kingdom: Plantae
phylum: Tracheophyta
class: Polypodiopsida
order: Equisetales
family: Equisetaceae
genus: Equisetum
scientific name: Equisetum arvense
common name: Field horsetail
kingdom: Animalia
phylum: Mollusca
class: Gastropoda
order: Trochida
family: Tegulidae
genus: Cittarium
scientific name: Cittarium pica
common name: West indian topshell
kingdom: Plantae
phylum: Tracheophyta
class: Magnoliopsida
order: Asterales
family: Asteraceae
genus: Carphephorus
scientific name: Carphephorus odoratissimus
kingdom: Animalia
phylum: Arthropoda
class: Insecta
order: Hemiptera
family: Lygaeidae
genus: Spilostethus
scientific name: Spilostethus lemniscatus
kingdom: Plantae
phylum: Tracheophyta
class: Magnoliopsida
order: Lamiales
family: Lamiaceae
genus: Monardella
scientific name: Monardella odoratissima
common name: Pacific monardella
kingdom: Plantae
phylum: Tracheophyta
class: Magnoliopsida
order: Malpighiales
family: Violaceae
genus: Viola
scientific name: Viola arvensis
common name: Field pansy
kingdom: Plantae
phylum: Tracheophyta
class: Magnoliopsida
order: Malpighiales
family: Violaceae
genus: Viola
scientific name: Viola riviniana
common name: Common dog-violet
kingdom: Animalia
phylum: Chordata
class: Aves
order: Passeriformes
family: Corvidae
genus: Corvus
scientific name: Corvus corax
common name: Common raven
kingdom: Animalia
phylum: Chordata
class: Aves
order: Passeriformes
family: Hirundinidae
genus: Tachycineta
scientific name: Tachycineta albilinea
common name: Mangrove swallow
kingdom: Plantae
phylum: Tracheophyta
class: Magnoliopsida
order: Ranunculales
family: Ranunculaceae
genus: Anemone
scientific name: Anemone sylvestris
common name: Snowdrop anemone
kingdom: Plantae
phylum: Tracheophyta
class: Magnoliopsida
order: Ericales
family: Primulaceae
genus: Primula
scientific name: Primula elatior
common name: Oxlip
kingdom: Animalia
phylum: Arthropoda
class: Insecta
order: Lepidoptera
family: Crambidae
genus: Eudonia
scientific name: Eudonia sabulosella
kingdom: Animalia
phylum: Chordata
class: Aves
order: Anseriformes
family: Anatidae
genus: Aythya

━━━━━━━━━━━━━━━━━━━━

Rewrite the lines from the start of the records through the line containing "genus: Carphephorus", changing "common name" to "vernacular name" and leaving everything else as it is.

Worked answer -
kingdom: Plantae
phylum: Tracheophyta
class: Polypodiopsida
order: Equisetales
family: Equisetaceae
genus: Equisetum
scientific name: Equisetum arvense
vernacular name: Field horsetail
kingdom: Animalia
phylum: Mollusca
class: Gastropoda
order: Trochida
family: Tegulidae
genus: Cittarium
scientific name: Cittarium pica
vernacular name: West indian topshell
kingdom: Plantae
phylum: Tracheophyta
class: Magnoliopsida
order: Asterales
family: Asteraceae
genus: Carphephorus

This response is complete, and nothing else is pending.